A minimum number of students must be in a school or school district for the state and federal government to count standard test scores from those students – as a group – and Stephanie’s school – like most of the 13 elementary schools in her district – are too small and too Anglo to have many groups. Even with Stephanie’s school’s English as a New Language magnet program, there are not enough Spanish-speaking kids in the school to qualify as a Latino group or enough Japanese kids to qualify as an Asian American group. (For their first two years in Indiana ENL classes, ENL students’ scores don’t count – After that, they do.)
There are also not enough special education students in Stephanie’s school to count as a group.
The only groups in Stephanie’s school – which serves a largely Anglo, working-class student population – are Anglos and receiving free and reduced price lunches (an index of poverty).
This past year students in both of these groups in Stephanie’s school achieved – on average – at least the minimum ISTEP scores, and so Stephanie’s school “passed.” However, there are only three middle schools in the district, and many of these schools DO have enough students in other categories: Latino, African American, special education, etc. A majority of the kids in Stephanie’s program go on to the middle school with the ENL magnet program, Scribner (on the edge of the city of New Albany and the rural/suburban Floyds Knobs area). This middle school passed. But some of Stephanie’s kids and the most other Fairmont kids go on to Hazelwood Middle School, in the city, and this school did not pass (apparently thanks in part to decent sized African American and special education student populations whose average test scores were NOT passing).

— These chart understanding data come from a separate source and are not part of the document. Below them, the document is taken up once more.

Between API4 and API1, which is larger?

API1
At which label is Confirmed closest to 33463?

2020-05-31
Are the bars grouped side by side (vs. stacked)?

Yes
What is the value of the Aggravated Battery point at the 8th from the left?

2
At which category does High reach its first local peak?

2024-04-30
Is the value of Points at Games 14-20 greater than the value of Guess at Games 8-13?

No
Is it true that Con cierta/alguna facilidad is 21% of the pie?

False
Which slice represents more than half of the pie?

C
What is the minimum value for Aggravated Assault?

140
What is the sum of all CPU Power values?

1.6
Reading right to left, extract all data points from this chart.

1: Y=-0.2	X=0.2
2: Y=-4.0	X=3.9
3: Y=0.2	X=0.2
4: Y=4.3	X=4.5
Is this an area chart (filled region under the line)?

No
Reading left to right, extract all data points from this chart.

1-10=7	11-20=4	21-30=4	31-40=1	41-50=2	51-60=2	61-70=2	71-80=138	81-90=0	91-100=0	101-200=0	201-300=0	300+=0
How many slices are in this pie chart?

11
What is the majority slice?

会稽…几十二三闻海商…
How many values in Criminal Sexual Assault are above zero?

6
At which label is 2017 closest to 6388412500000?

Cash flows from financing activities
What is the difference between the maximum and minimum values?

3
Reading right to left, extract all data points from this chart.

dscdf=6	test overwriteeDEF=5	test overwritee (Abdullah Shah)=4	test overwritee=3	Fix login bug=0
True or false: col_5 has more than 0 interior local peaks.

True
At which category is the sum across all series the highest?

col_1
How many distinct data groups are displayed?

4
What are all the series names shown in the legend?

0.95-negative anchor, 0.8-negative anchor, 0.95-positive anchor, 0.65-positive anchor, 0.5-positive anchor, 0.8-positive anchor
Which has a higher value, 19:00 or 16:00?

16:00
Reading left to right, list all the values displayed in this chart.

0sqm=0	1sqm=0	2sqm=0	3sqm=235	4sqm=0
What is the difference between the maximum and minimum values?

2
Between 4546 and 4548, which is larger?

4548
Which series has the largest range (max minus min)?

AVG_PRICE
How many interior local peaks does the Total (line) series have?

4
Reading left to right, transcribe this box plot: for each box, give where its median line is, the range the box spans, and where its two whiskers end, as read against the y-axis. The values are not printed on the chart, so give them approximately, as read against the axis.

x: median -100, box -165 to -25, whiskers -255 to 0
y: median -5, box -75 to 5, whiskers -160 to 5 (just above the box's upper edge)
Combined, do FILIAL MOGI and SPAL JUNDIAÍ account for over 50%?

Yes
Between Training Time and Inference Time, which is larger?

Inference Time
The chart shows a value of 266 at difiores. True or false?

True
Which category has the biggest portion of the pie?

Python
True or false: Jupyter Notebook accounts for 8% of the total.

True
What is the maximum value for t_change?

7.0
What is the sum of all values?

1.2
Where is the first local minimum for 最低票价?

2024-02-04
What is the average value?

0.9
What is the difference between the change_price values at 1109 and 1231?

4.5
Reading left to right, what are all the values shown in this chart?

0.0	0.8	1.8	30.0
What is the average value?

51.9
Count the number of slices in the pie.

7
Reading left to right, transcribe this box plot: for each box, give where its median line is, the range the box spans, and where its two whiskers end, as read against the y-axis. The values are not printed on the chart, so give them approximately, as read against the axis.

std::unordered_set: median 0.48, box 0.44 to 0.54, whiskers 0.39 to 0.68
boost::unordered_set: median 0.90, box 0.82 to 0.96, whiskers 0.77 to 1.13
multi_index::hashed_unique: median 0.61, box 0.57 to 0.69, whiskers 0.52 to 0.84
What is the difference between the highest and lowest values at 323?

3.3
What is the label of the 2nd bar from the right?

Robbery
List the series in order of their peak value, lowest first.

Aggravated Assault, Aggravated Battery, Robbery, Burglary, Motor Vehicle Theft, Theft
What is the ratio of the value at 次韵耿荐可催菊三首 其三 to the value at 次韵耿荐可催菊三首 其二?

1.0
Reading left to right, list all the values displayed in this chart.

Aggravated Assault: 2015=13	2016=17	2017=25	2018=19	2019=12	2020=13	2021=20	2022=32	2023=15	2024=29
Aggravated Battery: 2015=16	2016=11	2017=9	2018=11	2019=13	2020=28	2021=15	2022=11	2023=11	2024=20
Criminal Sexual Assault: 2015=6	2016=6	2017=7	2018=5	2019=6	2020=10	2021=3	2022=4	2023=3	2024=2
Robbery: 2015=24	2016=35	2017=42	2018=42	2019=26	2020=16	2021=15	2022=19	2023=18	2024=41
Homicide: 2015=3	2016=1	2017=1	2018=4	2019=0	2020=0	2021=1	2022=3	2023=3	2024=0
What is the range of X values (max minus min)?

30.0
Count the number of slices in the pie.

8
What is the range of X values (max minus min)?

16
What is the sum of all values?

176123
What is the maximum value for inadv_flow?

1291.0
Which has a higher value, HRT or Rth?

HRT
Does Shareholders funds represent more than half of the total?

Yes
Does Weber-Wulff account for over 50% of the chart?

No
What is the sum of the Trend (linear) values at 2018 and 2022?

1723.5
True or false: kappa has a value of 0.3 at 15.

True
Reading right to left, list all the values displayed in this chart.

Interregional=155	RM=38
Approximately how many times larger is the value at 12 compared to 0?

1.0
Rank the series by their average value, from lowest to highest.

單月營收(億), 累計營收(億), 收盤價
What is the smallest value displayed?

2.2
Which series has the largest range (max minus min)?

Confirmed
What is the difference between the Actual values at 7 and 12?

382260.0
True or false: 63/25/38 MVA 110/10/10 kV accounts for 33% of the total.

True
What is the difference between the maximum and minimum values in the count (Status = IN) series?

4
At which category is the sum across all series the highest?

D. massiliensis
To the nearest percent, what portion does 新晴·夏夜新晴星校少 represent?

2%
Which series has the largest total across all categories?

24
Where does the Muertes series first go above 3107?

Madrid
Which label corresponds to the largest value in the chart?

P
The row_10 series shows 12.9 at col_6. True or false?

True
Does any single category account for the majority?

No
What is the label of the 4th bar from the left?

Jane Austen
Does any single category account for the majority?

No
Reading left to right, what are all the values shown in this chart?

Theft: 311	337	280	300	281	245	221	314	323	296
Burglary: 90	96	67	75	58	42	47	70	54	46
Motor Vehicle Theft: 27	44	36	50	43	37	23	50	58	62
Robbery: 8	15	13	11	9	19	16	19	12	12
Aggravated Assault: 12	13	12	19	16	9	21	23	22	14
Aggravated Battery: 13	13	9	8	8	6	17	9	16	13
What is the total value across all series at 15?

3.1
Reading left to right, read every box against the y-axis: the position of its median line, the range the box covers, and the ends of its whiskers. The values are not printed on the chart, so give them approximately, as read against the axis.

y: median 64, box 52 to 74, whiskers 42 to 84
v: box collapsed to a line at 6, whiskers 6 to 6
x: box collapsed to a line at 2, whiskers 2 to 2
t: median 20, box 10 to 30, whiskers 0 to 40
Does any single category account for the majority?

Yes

Low scores by students in some groups in the middle schools and high schools in Stephanie’s district helped cause the school district to earn a failing grade the past couple of years. That means teachers in all schools across the district have received training in – the strategy the district apparently picked – “curriculum mapping” and have been required to practice this strategy. Ultimately, the state could take over individual schools or the whole school district, probably wiping out the existing school board and superintendent.
The new superintendent dispatched a key lieutenant to make the pitch to teachers such as Stephanie and her Fairmont colleagues: Even though your school passed, the test scores of some of your students who graduated to middle school helped the district fail. This is not only a problem for these students and their families, but also for the district as a whole, even for teachers in individual schools that passed.
(This administrator also assured the teachers that – even though the new Indiana state education chief – who came from their district – is pushing to license teachers with very little education training – people like me with history Ph.D.s should be able to teach middle school or high school social studies even if I’ve taken almost no education classes – that doesn’t mean that schools in their school district have to hire these folks as teachers.)
This year Stephanie is playing a role not only in helping her present and former students pass the ISTEP but also in helping non-ENL students do so. Not only is she working with a mix of ENL and non-ENL kids in after-school programs, but she is also teaching ENL and non-ENL students reading in her 90-minute “READ 180” reading classes (aimed primarily at students who are reading OK but slightly below grade level).
An employee of the company that markets READ 180 was slated to stop by Stephanie’s school this morning to do some additional training of Stephanie and one of her colleagues who also teaches READ 180 classes. This person was then slated to hang around and observe, which Stephanie felt was important enough that she tinkered with her lesson plans for the day. Hopefully this went well. And hopefully this kind of teaching in Stephanie’s schools and other elementary schools in her district will help produce middle school and high school students who will perform well on the ISTEP and help the district “pass.”